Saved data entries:

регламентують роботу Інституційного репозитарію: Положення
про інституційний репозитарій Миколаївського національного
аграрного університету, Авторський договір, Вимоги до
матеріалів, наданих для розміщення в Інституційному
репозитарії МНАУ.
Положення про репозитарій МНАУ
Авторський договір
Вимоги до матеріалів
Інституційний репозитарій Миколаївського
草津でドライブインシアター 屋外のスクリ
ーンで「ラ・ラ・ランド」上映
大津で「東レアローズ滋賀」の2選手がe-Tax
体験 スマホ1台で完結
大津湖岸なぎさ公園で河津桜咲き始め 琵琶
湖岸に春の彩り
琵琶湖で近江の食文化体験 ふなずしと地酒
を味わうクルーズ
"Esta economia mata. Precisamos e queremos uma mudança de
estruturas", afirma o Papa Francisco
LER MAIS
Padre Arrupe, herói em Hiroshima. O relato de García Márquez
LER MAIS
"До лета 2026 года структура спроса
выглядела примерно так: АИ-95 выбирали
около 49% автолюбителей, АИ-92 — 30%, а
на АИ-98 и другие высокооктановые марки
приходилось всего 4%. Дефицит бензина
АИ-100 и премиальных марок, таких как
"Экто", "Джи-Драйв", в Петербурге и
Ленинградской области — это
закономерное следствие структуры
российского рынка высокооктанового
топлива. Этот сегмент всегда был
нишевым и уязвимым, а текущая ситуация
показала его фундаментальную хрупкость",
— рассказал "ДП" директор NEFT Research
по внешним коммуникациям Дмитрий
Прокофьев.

TASK TO COMPLETE> Nothing but the lines from the one with "директор NEFT Research" through the last line of the entries should be repeated, and those exactly.

SOLUTION TO THIS TASK>
— рассказал "ДП" директор NEFT Research
по внешним коммуникациям Дмитрий
Прокофьев.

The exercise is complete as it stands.